One of the problems with perfume is that there are far too many to choose from. Every year brings more new launches than the year before, and every year the choice becomes more bewildering.

Yet look (or rather smell) more carefully and it soon becomes clear that the vast majority of scents smell boringly similar to each other. Perfume companies on the whole like to play it safe, since it costs a lot of money to launch a new one and failure can be very costly.

So you can bet your bottom dollar that the minute a new fragrance starts to sell really well, a hundred imitations will start appearing on the shelves. Of course it could all be coincidence, or something in the air, but it’s amazing how many perfumes smell virtually identical, even when their branding and their marketing is poles apart. (Want to do a little experiment? OK, follow my friend Roja Dove’s suggestion and try comparing Angel Men with Bleu de Chanel…)

Yet once in a while a really new fragrance does come along, something that stands out from the crowd. Some of them go on to become best-sellers; others don’t. Some of them are crowd-pleasers. Others are wonderful but weird. And few are weirder or more wonderful than Bulgari Black.

Launched in 1998, this was Bulgari’s first perfume for men. It was created by a very talented perfumer called Annick Menardo, who works for the multinational fragrance company, IFF. Now, I’m not a great believer in that tired old cliché that scents can transport you instantly back to a specific moment in your childhood or the like, but the first time I smelled Bulgari Black that’s exactly what happened to me.

I wasn’t transported back to my mother’s knee, though, or to the smell of laundry on a winter’s day. Bulgari Black took me somewhere far more interesting: to the toxic but weirdly sexy 1970s smell that greeted you when you opened the door of a car that had been sitting for too long in the summer sun – of hot PVC, of black plastic car seats that stuck to your legs when you got in.

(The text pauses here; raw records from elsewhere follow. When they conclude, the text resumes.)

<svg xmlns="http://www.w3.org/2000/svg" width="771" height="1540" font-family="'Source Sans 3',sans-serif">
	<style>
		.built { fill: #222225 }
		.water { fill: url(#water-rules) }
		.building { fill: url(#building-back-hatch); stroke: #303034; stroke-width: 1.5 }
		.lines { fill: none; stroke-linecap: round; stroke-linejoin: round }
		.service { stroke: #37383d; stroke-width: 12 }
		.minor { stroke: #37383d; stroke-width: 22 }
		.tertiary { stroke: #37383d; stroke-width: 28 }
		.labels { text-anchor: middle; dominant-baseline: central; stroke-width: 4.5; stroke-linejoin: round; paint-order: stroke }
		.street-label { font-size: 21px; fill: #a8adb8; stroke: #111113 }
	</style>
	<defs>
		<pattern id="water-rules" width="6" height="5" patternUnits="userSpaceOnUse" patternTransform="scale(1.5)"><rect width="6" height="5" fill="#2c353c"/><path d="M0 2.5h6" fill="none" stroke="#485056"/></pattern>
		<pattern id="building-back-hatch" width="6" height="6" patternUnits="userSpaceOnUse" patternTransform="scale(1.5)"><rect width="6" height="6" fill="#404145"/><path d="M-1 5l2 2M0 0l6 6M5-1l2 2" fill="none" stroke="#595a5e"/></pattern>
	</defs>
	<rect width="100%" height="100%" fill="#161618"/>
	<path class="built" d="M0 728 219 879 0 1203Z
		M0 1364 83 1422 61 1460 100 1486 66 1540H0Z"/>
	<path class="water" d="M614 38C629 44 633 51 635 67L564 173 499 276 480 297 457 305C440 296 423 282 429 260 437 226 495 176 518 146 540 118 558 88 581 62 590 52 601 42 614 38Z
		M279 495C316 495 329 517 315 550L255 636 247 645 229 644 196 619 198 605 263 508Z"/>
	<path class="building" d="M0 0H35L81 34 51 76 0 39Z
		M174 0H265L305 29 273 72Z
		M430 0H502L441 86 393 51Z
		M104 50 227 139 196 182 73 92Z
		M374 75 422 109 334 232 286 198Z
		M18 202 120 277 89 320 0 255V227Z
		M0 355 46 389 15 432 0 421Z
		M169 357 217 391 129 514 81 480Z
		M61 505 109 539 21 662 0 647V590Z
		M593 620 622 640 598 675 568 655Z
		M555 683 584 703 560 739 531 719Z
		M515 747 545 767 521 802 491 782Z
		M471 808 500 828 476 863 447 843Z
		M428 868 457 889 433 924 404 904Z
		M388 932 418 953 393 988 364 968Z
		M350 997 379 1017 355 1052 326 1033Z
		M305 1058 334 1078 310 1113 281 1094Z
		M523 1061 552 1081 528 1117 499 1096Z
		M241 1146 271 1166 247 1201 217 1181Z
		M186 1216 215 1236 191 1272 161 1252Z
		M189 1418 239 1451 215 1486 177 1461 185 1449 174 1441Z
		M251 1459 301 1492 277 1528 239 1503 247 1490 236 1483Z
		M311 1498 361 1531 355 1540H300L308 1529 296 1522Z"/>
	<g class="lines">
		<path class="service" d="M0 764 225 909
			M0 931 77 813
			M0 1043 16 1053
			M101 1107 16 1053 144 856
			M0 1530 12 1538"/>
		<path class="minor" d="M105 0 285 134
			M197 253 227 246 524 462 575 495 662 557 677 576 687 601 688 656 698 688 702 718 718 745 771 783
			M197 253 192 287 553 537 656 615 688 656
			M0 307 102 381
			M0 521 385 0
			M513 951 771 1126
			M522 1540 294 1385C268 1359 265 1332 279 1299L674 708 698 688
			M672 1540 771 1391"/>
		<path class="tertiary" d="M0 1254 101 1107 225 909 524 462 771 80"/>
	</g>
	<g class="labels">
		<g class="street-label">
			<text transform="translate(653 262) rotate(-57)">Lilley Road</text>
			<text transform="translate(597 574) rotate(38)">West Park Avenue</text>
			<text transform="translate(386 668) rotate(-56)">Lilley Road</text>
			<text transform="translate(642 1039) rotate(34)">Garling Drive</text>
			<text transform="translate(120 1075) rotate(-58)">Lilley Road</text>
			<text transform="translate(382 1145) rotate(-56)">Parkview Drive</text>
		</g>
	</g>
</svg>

I think it’s an amazing perfume: the olfactory equivalent of a Helmut Newton photo-shoot, simultaneously erotic and slightly repellent, though I’m still not sure I could actually wear it. But for anyone who loves fast cars and the smell of burning tyres then maybe this is the perfume for you.

Lalique

Encre Noire

Encre Noire 2Calling a perfume ‘black ink’ has intriguing connotations. ‘Black’ or ‘Noir(e)’ has been the perfume industry’s shorthand for ‘edgy’ ever since the 1998 launch of the striking but hard-to-wear Bulgari Black. Among the many followers in its wake we’ve had Ambre Noir, 1881 Black, Armani Privé Cuir Noir, Bois Noir, Coco Noir, Cologne Noir, Dahlia Noir, Datura Noir, Eau Noir, Fourreau Noir, even (I kid you not) Hello Kitty Noir.

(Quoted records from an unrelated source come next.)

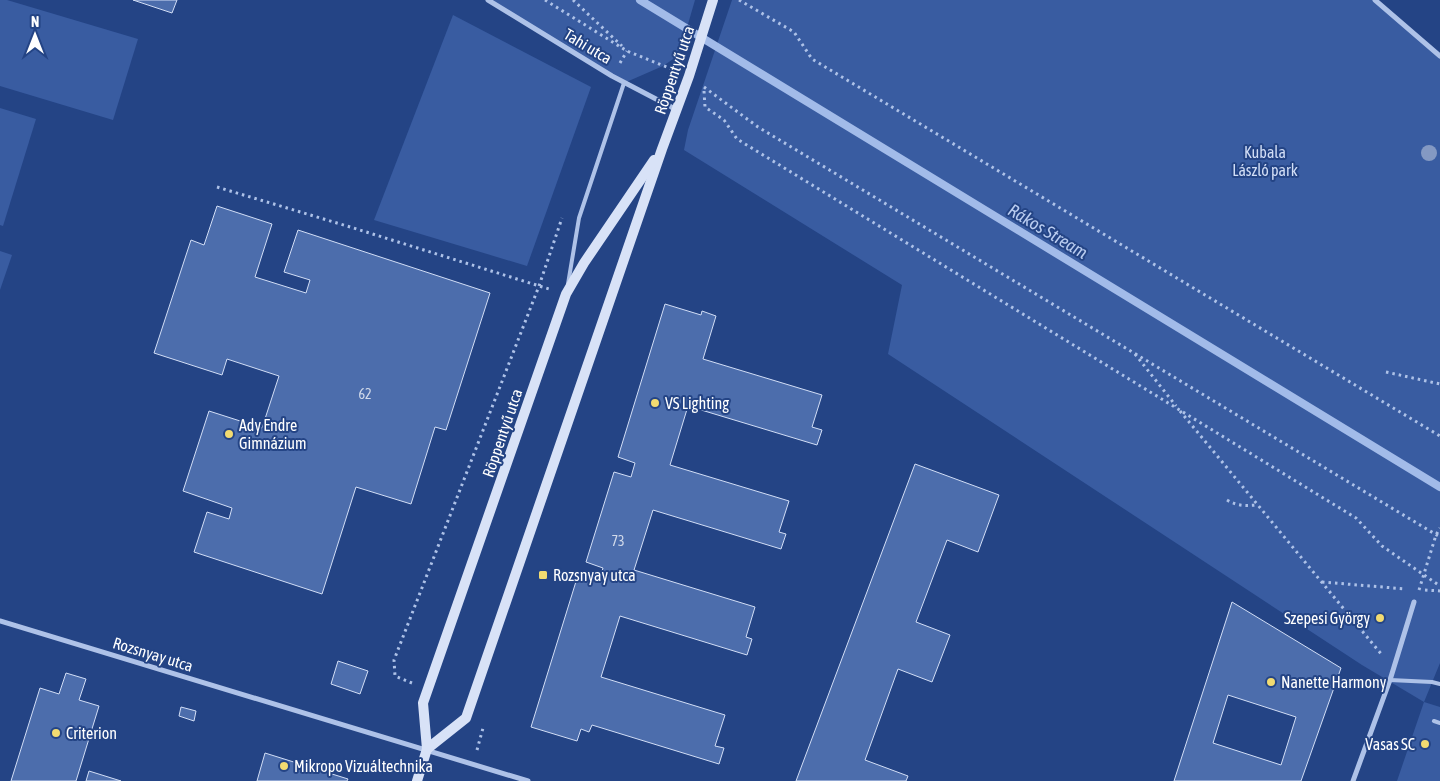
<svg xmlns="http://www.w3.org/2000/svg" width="1440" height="781" viewBox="0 0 1440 781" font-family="'Asap Condensed',sans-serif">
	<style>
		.green { fill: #395ca1 }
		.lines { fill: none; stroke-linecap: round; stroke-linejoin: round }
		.stream { stroke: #a2bbe9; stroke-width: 8 }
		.building { fill: #4c6dac; stroke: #d2def6; fill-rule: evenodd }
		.path { stroke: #aec2e8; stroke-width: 3; stroke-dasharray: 2.5 4; stroke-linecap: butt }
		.lane { stroke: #aec2e8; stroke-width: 4 }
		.street { stroke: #aec2e8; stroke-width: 5 }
		.secondary { stroke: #d8e2f7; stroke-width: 10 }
		.tree { fill: #8499c3 }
		.poi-dot { fill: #f2db71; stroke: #244485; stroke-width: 2 }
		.labels { text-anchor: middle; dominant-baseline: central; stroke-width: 4; stroke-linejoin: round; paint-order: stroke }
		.number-label { font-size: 14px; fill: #d2daea }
		.street-label { font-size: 16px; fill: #fff; stroke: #244485 }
		.park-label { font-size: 16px; fill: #d2def6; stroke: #244485 }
		.poi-label { font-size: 16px; fill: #fff; stroke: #244485; text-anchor: start }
		.water-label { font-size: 18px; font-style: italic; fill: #b9ccf0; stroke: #244485 }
	</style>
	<rect width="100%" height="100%" fill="#244485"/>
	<!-- green -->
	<g class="green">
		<polygon points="0,0 7,0 138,39 113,120 0,86"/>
		<polygon points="488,0 695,0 679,55 663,66 624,83"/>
		<polygon points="732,0 1375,0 1440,56 1440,663 1424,702 1440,707 1440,781 1397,781 1424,702 1362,665 888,354 902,285 684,150 688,130"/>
		<polygon points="453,15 591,87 527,266 374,220"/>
		<polygon points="0,108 36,119 3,226 0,225"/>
		<polygon points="0,251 12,255 0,290"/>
	</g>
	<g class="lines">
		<!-- stream -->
		<polyline class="stream" points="640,0 1440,487"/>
	</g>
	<!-- building -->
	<g class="building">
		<polygon points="133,0 177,0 172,13"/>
		<polygon points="217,206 272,224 255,277 306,293 310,280 284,272 298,230 490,293 446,430 435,427 411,504 356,487 322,594 194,552 207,512 229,519 232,508 183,491 209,411 262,428 279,376 227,359 222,375 154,353 191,240 204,245"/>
		<polygon points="665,304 701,315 702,311 716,316 703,359 822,395 812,427 822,430 817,445 688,406 670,465 789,501 779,532 786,534 781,549 653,510 634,570 755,607 746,637 752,639 747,655 620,616 601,677 725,715 715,746 724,748 719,764 592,725 589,732 581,729 577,741 531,727 578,575 599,581 603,568 586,562 614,472 631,477 635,463 618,457"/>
		<polygon points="915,464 999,495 978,552 947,540 916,622 950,635 932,682 898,669 865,760 908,776 906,781 796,781"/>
		<path d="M 1232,602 L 1341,668 L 1301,781 L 1174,781 ZM 1228,695 L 1296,717 L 1281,765 L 1213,743 Z"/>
		<polygon points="338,661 368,671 360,694 331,684"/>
		<polygon points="66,673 86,679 79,700 99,706 76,781 11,781 40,688 59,694"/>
		<polygon points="181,707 196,711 194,721 179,716"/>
		<polygon points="265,753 348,779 347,781 257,781"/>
		<polygon points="89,771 121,781 86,781"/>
	</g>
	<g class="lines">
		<!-- path -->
		<g class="path">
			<polyline points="545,0 627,51 674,70"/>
			<polyline points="573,0 622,46"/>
			<polyline points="739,0 794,32 812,59 1440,436"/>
			<polyline points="620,63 627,51"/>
			<polyline points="704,87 758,127 1440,537"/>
			<polyline points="704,91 705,107 724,120 737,139 1356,518 1382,546 1440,586"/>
			<polyline points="217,187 347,226 549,289"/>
			<polyline points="1135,354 1176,406"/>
			<polyline points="1386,372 1440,384"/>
			<polyline points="1180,411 1382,655"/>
			<path d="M 1227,500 C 1237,506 1245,506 1257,505"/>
			<polyline points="1322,582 1406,589"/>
			<polyline points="1419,590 1436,535 1440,528"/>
			<polyline points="1425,590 1440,591"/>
			<polyline points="412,683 395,676 394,660 539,286 562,218"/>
			<polyline points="477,750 483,728"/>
		</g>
		<!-- lane -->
		<g class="lane">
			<polyline points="568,284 579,218 624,83"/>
			<polyline points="1390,680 1432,682 1440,684"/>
			<polyline points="1434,721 1440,723"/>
		</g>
		<!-- street -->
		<g class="street">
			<polyline points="488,0 612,76 677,110"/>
			<polyline points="1375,0 1440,56"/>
			<polyline points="0,621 528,781"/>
			<polyline points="1353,781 1390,680 1414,602"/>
		</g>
		<!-- secondary -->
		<g class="secondary">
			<polyline points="427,749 466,718 662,149 689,76 713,0"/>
			<polyline points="417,781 427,749 423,703 566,294 584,263 654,160"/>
		</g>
	</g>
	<!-- trees -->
	<circle class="tree" cx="1429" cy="153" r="8"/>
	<!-- markers -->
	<g class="poi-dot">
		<circle cx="655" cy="403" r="5"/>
		<circle cx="229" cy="434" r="5"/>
		<rect x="538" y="570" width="10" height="10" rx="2.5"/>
		<circle cx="1380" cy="618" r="5"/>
		<circle cx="1271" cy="682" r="5"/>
		<circle cx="56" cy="733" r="5"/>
		<circle cx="1425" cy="744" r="5"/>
		<circle cx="284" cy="766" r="5"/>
	</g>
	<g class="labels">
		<!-- number labels -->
		<g class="number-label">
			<text x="365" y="394">62</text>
			<text x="618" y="541">73</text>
		</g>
		<!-- street labels -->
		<g class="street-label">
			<text transform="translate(588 46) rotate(31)">Tahi utca</text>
			<text transform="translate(674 70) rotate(-71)">Röppentyű utca</text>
			<text transform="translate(502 433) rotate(-71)">Röppentyű utca</text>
			<text transform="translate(153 654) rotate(17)">Rozsnyay utca</text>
		</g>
		<!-- park labels -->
		<g class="park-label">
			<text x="1265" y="152">Kubala<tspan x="1265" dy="18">László park</tspan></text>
		</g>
		<!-- poi labels -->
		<g class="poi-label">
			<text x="665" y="403">VS Lighting</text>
			<text x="239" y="425">Ady Endre<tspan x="239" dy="18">Gimnázium</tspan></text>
			<text x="553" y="575">Rozsnyay utca</text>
			<text x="1370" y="618" text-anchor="end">Szepesi György</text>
			<text x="1281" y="682">Nanette Harmony</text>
			<text x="66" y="733">Criterion</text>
			<text x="1415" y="744" text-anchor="end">Vasas SC</text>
			<text x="294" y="766">Mikropo Vizuáltechnika</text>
		</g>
		<!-- water labels -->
		<g class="water-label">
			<text transform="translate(1048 231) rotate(31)">Rákos Stream</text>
		</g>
	</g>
	<!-- north arrow -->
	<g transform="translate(35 35)" stroke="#244485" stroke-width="4" paint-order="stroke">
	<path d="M0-4L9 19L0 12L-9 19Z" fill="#ffffff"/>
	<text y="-8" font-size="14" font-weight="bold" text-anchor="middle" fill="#ffffff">N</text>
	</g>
</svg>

So Encre Noire (which was launched in 2006) follows a bit of a bandwagon, though at least its name is better than most. It’s a nostalgic name, since hardly anyone uses ink (black or otherwise) these days, yet it’s evocative too – I can kind of imagine the smell of black ink, even though I must have been a teenager the last time I opened an actual bottle of the stuff.

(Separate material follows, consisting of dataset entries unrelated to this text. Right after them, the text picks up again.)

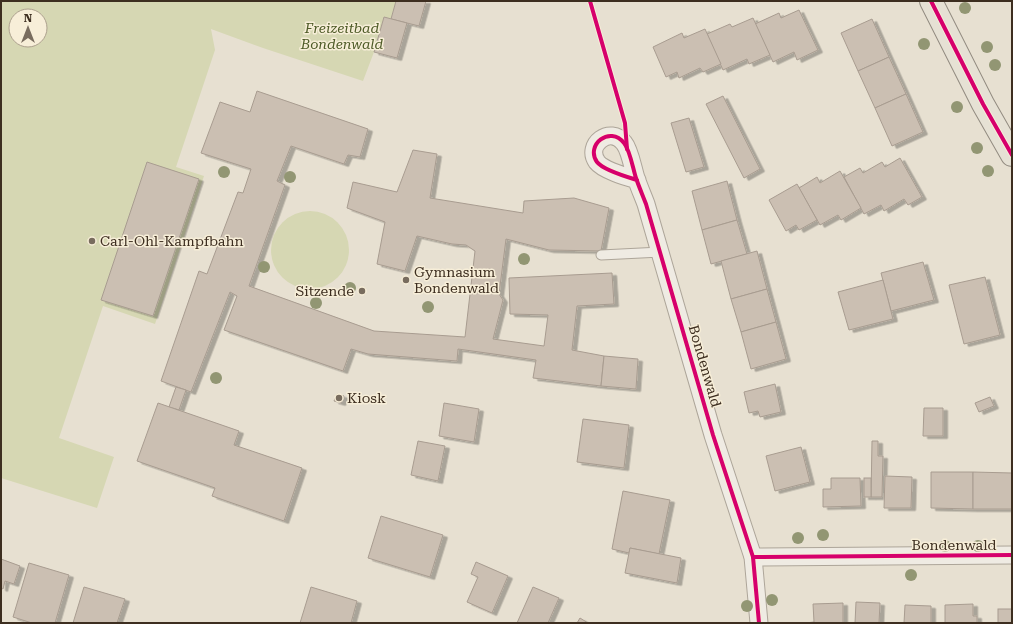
<svg xmlns="http://www.w3.org/2000/svg" width="1013" height="624" font-family="'Roboto Serif',serif">
  <defs>
    <filter id="shadow"><feDropShadow dx="4.5" dy="2.5" stdDeviation="0" flood-color="#0004"/></filter>
  </defs>
  <rect width="100%" height="100%" fill="#e7e0d1"/>
  <!-- green -->
  <g fill="#d6d7b3" fill-rule="evenodd">
    <path d="M1,1h395l-5,18 -7,-2 -10,35 -11,29 -100,-33 -52,-19 4,21 -39,117 28,9 -49,148 -52,-18 -44,132 55,19 -17,51 -96,-30zM16,16h24v24h-24z"/>
    <circle cx="310" cy="250" r="39"/>
  </g>
  <!-- building -->
  <g fill="#cbbfb2" stroke="#a89c90" filter="url(#shadow)">
    <path d="M396,1h30l-7,25 -28,-7z"/>
    <path d="M799,10l19,40 -21,10 -3,-8 -21,10 -18,-38 24,-11 2,5z"/>
    <path d="M384,17l23,6 -10,35 -23,-6z"/>
    <path d="M753,18l17,37 -21,9 -2,-5 -24,11 -16,-36 23,-10 2,3z"/>
    <path d="M872,19l17,38 -31,14 -17,-38z"/>
    <path d="M705,29l16,35 -18,8 -3,-4 -21,10 -2,-6 -11,5 -13,-30 29,-14 2,5z"/>
    <path d="M889,57l17,37 -31,14 -17,-37z"/>
    <path d="M257,91l111,38 -8,28 -12,-2 -4,9 -53,-18 -14,35 8,4 -36,101 125,45 91,6 10,-86 -9,-6 -14,-1 -35,-8 -12,35 -28,-7 8,-42 -38,-14 6,-26 44,10 16,-42 24,4 -7,44 93,15 1,-12 50,-3 35,10 -8,43 -52,-1 -43,-11 -7,55 4,6 -10,39 51,7 4,-31 -38,-1 -1,-36 103,-5 2,31 -37,2 -5,44 32,6 -3,30 -68,-8 3,-18 -78,-11 -1,12 -89,-7 -17,-5 -8,22 -119,-41 13,-34 -7,-4 -39,100 -30,-11 38,-110 8,3 31,-82 5,1 8,-24 -50,-16 19,-51 30,10z"/>
    <path d="M906,94l17,38 -31,14 -17,-38z"/>
    <path d="M723,96l37,73 -16,9 -38,-74z"/>
    <path d="M689,118l15,49 -18,5 -15,-49z"/>
    <path d="M900,158l22,39 -14,8 -4,-6 -20,12 -3,-6 -17,9 -20,-37 16,-9 3,5 19,-11 3,5z"/>
    <path d="M147,162l52,17 -46,137 -52,-16z"/>
    <path d="M840,171l21,37 -20,12 -3,-5 -18,10 -21,-37 18,-11 3,6z"/>
    <path d="M727,181l10,39 -35,10 -10,-39z"/>
    <path d="M797,184l20,36 -18,10 -3,-5 -10,6 -17,-31z"/>
    <path d="M737,220l10,34 -36,10 -9,-34z"/>
    <path d="M757,251l10,38 -36,10 -10,-38z"/>
    <path d="M923,262l11,38 -43,11 -10,-38z"/>
    <path d="M985,277l15,58 -36,9 -15,-59z"/>
    <path d="M883,280l10,39 -44,11 -11,-38z"/>
    <path d="M767,289l9,33 -35,10 -10,-33z"/>
    <path d="M776,322l10,37 -35,10 -10,-37z"/>
    <path d="M604,356l34,3 -2,30 -35,-3z"/>
    <path d="M775,384l6,28 -21,5 -2,-6 -9,2 -5,-21z"/>
    <path d="M176,387l10,3 -7,20 -10,-3z"/>
    <path d="M337,394l7,2 -3,7 -7,-2z"/>
    <path d="M990,397l4,9 -15,6 -4,-9z"/>
    <path d="M158,403l81,28 -5,14 68,23 -18,53 -72,-25 3,-8 -78,-27z"/>
    <path d="M444,403l35,6 -5,33 -35,-6z"/>
    <path d="M924,408h19v28h-20z"/>
    <path d="M583,419l46,6 -5,43 -47,-6z"/>
    <path d="M418,441l27,5 -7,35 -27,-6z"/>
    <path d="M872,441h6v15h5l-1,41h-11z"/>
    <path d="M801,447l9,35 -35,9 -9,-35z"/>
    <path d="M931,472h42v37l-42,-1z"/>
    <path d="M973,472l39,1v36h-39z"/>
    <path d="M885,476l27,1 -1,31h-27z"/>
    <path d="M831,478h29l1,28 -38,1v-18h8z"/>
    <rect x="864" y="478" width="7" height="19"/>
    <path d="M623,491l47,9 -11,54 -29,-6 -1,5 -17,-4z"/>
    <path d="M381,516l62,19 -13,42 -62,-19z"/>
    <path d="M630,548l51,10 -4,25 -52,-10z"/>
    <path d="M1,559l19,7 -6,18 -9,-3 -2,8 -2,-1z"/>
    <path d="M476,562l32,14 -16,37 -25,-11 11,-25 -7,-3z"/>
    <path d="M29,563l40,12 -14,48h-23l-19,-6z"/>
    <path d="M84,587l41,12 -8,24h-44z"/>
    <path d="M311,587l46,14 -6,22h-51z"/>
    <path d="M533,587l26,11 -11,25h-31z"/>
    <path d="M856,602l24,1 -1,20h-24z"/>
    <path d="M843,603v20h-38l9,-1 -1,-18z"/>
    <path d="M973,604v12h4v7h-32v-18z"/>
    <path d="M905,605l26,1v17h-27z"/>
    <rect x="998" y="609" width="14" height="14"/>
    <path d="M580,618l8,5h-11z"/>
  </g>
  <g fill="none" stroke-linecap="round" stroke-linejoin="round">
    <defs>
      <path id="service" d="M601,255l60,-3"/>
      <g id="minor">
        <path d="M637,180c-10,-3 -34,-10 -40,-18 -12,-17 13,-37 27,-19 6,7 9,26 12,35 3,9 7,18 10,26l67,231 40,122 6,66"/>
        <path d="M753,557l259,-2"/>
      </g>
      <path id="primary" d="M931,1l52,103 29,51"/>
    </defs>
    <!-- service casing -->
    <use href="#service" stroke="#ada599" stroke-width="11"/>
    <!-- minor casing -->
    <use href="#minor" stroke="#ada599" stroke-width="19"/>
    <!-- primary casing -->
    <use href="#primary" stroke="#928b80" stroke-width="24"/>
    <!-- service -->
    <use href="#service" stroke="#efebe3" stroke-width="9"/>
    <!-- minor -->
    <use href="#minor" stroke="#efebe3" stroke-width="17"/>
    <!-- primary -->
    <use href="#primary" stroke="#e6e1d4" stroke-width="22"/>
    <defs>
      <g id="cycleway">
        <path d="M590,1l35,122 2,26"/>
        <path d="M931,1l52,103 29,51"/>
        <path d="M637,180c-10,-3 -34,-10 -40,-18 -12,-17 13,-37 27,-19 6,7 9,26 12,35 3,9 7,18 10,26l67,231 40,122 6,66"/>
        <path d="M753,557l259,-2"/>
      </g>
    </defs>
    <!-- cycleway casing -->
    <use href="#cycleway" stroke="#f7eed8" stroke-width="6"/>
    <!-- cycleway -->
    <use href="#cycleway" stroke="#d6006c" stroke-width="4"/>
  </g>
  <!-- trees -->
  <g fill="#929673">
    <circle cx="965" cy="8" r="6"/>
    <circle cx="924" cy="44" r="6"/>
    <circle cx="987" cy="47" r="6"/>
    <circle cx="995" cy="65" r="6"/>
    <circle cx="957" cy="107" r="6"/>
    <circle cx="977" cy="148" r="6"/>
    <circle cx="988" cy="171" r="6"/>
    <circle cx="224" cy="172" r="6"/>
    <circle cx="290" cy="177" r="6"/>
    <circle cx="524" cy="259" r="6"/>
    <circle cx="264" cy="267" r="6"/>
    <circle cx="350" cy="288" r="6"/>
    <circle cx="316" cy="303" r="6"/>
    <circle cx="428" cy="307" r="6"/>
    <circle cx="216" cy="378" r="6"/>
    <circle cx="823" cy="535" r="6"/>
    <circle cx="798" cy="538" r="6"/>
    <circle cx="945" cy="546" r="6"/>
    <circle cx="978" cy="546" r="6"/>
    <circle cx="911" cy="575" r="6"/>
    <circle cx="772" cy="600" r="6"/>
    <circle cx="747" cy="606" r="6"/>
  </g>
  <!-- markers -->
  <g fill="#786c5e" stroke="#f7eed8" stroke-width="1.5">
    <circle cx="92" cy="241" r="4"/>
    <circle cx="406" cy="280" r="4"/>
    <circle cx="362" cy="291" r="4"/>
    <circle cx="339" cy="398" r="4"/>
  </g>
  <g text-anchor="middle" dominant-baseline="central" stroke-width="3" stroke-linejoin="round" paint-order="stroke">
    <!-- park labels -->
    <g font-size="14" font-style="italic" fill="#4d5a26" stroke="#f7eed8">
      <text x="342" y="28">Freizeitbad<tspan x="342" dy="16">Bondenwald</tspan></text>
    </g>
    <!-- poi labels -->
    <g font-size="14" fill="#3d2e20" stroke="#f7eed8" text-anchor="start">
      <text x="100" y="241">Carl-Ohl-Kampfbahn</text>
      <text x="414" y="272">Gymnasium<tspan x="414" dy="16">Bondenwald</tspan></text>
      <text x="354" y="291" text-anchor="end">Sitzende</text>
      <text x="347" y="398">Kiosk</text>
    </g>
    <!-- street labels -->
    <g font-size="14" fill="#3d2e20" stroke="#f7eed8">
      <text transform="translate(705 366) rotate(74)">Bondenwald</text>
      <text x="954" y="545">Bondenwald</text>
    </g>
  </g>
  <!-- border -->
  <rect width="1013" height="624" fill="none" stroke="#3d2e20" stroke-width="4"/>
  <!-- north arrow -->
  <g transform="translate(28 28)"><circle r="19" fill="#f7eed8" stroke="#ada18e"/>
  <path d="M0-3L7 15L0 10L-7 15Z" fill="#786c5e"/>
  <text y="-6" font-size="11" font-weight="bold" text-anchor="middle" fill="#3d2e20">N</text>
  </g>
</svg>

Whatever you think about the name, Encre Noire is a fine addition to the many men’s perfumes to be based on the smell of vetiver, the vigorous tropical grass whose roots have a wonderful dry, earthy, slightly musky scent. My all-time favourite is Guerlain’s simply-named Vétiver, which starts with a burst of lemony freshness, but Encre Noire foresakes such tricks and sticks resolutely with vetiver all the way through.

I say ‘all the way through’, but of course it’s actually a bit more complicated than that, thanks to Nathalie Lorson, senior perfumer at the giant Swiss fragrance company Firmenich. When she created Encre Noire she cleverly smoothed off some of vetiver’s rough edges, adding tiny amounts of cypress extract (which has a dry, woody, slightly resinous smell), as well as synthetic musk and so-called ‘cashmere wood’. This is actually 2,3,5,6,7-hexahydro-1,2,3,3-pentamethyl-4h-inden-4-one, a chemical sold under the brand name of Cashmeran, which is widely used in perfumery (and household products) and has a soft, gently woody smell.

The final result an appealing and long-lasting perfume, though some people are always going to find vetiver too dry and bitter-smelling for their taste. As for the bottle, a black glass cube with a square wood-effect cap, I like its inkwell look, but its glossy surfaces all too quickly get smeared with fingerprints, and the lettering is so spare – just a bare ENCRE NOIRE in thin white sans-serif capitals – that (to me at least) it ends up looking a bit cheap and half-considered, though I’m sure it was anything but.

Minor gripes aside, this is a fine perfume, and even if, in the end, I think it’s unlikely to supplant Guerlain’s Vétiver in my affections, I think its popularity is well deserved.